The UNFCCC holds its general meetings every year, while CBD and CCD meet every two years.
Why was the need felt for such a convention?
At the time the UNCCD was born in Rio, degradation of land was mostly viewed as a localised problem.
Over the years, it has become increasingly clear that land degradation was impacting the global network of food and commodity supply chains and was getting impacted in return. The crops being grown and the quantities in which they were being grown were dictated not by local needs but by global demands. Changes in food habits and international trade have altered cropping patterns in many areas.
Large-scale migration to urban centres and industrial hubs has seen a heavy concentration of populations in small areas, putting unsustainable pressure on land and water resources.
As an issue, therefore, land degradation of land is, therefore, much more complex than it appears.
To what extent does land degradation fit into the context of climate change?
Forests, trees and vegetation cover are important sinks of carbon dioxide. Land degradation, therefore, reduces the amount of carbon dioxide that is absorbed, and consequently leads to a rise in emissions.

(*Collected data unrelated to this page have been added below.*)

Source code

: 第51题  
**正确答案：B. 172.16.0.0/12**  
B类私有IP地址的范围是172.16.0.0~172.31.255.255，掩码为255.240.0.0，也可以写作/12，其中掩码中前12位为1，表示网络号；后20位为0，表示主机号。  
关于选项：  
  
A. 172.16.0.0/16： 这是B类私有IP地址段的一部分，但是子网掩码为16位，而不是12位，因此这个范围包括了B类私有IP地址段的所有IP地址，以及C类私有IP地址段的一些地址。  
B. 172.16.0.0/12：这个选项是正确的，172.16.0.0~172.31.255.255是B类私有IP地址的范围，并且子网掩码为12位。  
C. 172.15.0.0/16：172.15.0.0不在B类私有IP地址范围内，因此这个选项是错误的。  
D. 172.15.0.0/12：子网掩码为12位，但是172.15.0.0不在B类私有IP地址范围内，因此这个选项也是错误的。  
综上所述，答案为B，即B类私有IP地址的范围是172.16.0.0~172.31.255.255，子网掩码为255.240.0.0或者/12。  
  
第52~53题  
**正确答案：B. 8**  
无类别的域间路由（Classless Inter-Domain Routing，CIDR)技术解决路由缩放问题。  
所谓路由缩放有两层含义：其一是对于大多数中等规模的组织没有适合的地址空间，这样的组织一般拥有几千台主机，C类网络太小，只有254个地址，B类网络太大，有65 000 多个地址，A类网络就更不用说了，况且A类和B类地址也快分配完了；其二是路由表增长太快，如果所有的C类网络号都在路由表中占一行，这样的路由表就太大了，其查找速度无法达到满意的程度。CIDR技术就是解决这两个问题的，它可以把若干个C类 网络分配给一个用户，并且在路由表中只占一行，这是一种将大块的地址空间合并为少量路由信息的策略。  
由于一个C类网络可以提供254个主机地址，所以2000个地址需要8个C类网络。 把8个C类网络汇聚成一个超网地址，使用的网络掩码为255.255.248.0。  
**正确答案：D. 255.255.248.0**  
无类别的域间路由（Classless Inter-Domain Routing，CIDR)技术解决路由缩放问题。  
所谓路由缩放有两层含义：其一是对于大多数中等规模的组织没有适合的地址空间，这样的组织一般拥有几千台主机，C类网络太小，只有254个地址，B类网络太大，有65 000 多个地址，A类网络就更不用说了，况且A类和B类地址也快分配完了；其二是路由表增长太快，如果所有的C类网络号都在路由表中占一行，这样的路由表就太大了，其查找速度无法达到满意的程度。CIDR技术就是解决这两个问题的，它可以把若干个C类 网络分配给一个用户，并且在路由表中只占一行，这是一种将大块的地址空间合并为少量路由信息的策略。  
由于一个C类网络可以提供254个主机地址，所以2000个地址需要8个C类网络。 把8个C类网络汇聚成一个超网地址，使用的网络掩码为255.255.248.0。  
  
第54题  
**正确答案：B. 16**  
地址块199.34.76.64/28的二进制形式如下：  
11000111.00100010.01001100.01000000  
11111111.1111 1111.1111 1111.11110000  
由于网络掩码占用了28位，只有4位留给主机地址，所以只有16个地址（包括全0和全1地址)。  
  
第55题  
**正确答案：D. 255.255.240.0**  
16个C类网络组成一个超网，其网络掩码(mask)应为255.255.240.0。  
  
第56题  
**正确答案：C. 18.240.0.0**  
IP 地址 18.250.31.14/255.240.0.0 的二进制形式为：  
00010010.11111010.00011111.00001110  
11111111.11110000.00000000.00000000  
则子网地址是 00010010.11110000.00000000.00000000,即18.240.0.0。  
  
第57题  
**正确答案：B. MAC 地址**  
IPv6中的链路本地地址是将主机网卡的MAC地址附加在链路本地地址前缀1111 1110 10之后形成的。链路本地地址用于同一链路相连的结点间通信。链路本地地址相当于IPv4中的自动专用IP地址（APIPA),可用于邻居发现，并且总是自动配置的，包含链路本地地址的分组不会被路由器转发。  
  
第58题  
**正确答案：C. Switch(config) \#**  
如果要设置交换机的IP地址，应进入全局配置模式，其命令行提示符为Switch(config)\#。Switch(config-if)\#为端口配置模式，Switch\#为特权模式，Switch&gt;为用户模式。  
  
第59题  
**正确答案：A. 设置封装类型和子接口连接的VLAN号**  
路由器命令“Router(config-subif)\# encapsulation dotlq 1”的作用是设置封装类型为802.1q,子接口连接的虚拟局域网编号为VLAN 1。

At the same time, agriculture and activities such as cattle rearing contribute to emissions and are a major source of methane which is a much stronger greenhouse gas than carbon dioxide. Restoration of degraded land can, therefore, have major co-benefits for climate change objectives.
What change can be expected on the basis of a CCD meeting?
Working on a recent mandate of the CCD, countries are making efforts towards achieving what is called Land Degradation Neutrality, or LDN, within their territories, and trying to ensure that the amount and quality of land necessary to support ecosystem services and strengthen food security remains stable or increases within time periods targeted by them.